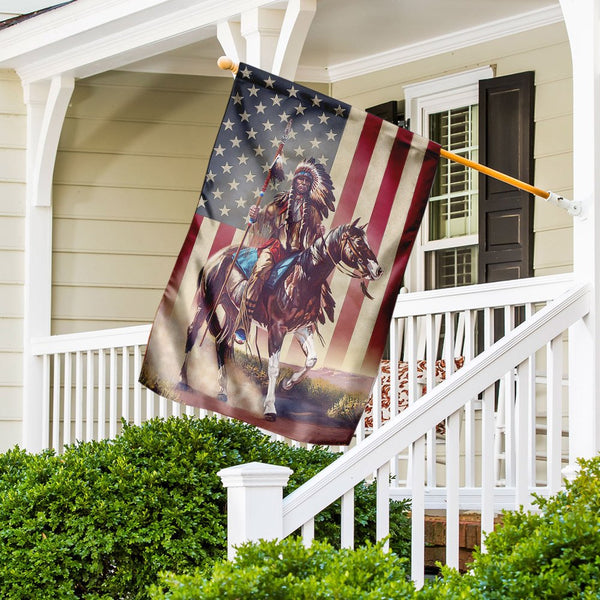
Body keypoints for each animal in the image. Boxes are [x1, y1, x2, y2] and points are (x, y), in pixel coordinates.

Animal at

--

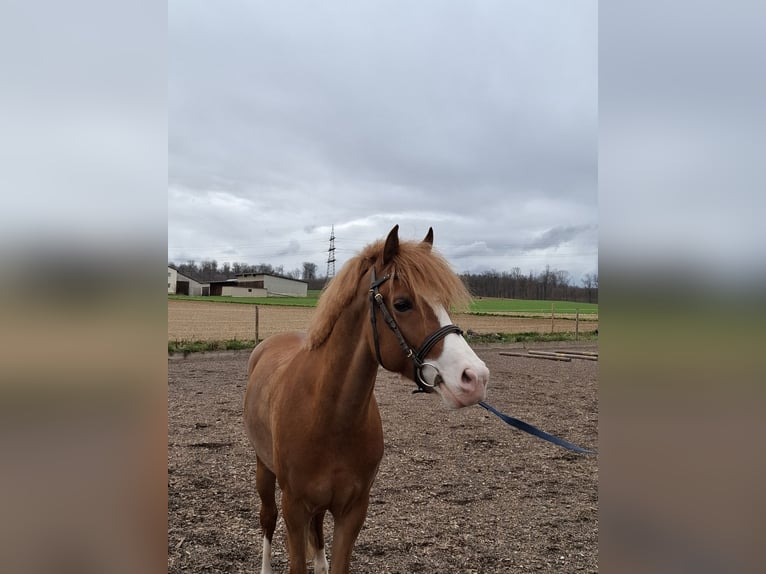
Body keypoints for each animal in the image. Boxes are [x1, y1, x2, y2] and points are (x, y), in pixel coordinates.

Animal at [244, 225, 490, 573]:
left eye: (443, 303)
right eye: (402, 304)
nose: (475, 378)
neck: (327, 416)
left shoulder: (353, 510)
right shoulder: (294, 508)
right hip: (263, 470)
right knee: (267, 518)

- **Exercise goal**: Please state how many lines in the entries above include the word "right", giving only the number.

- **Result for this task**: 4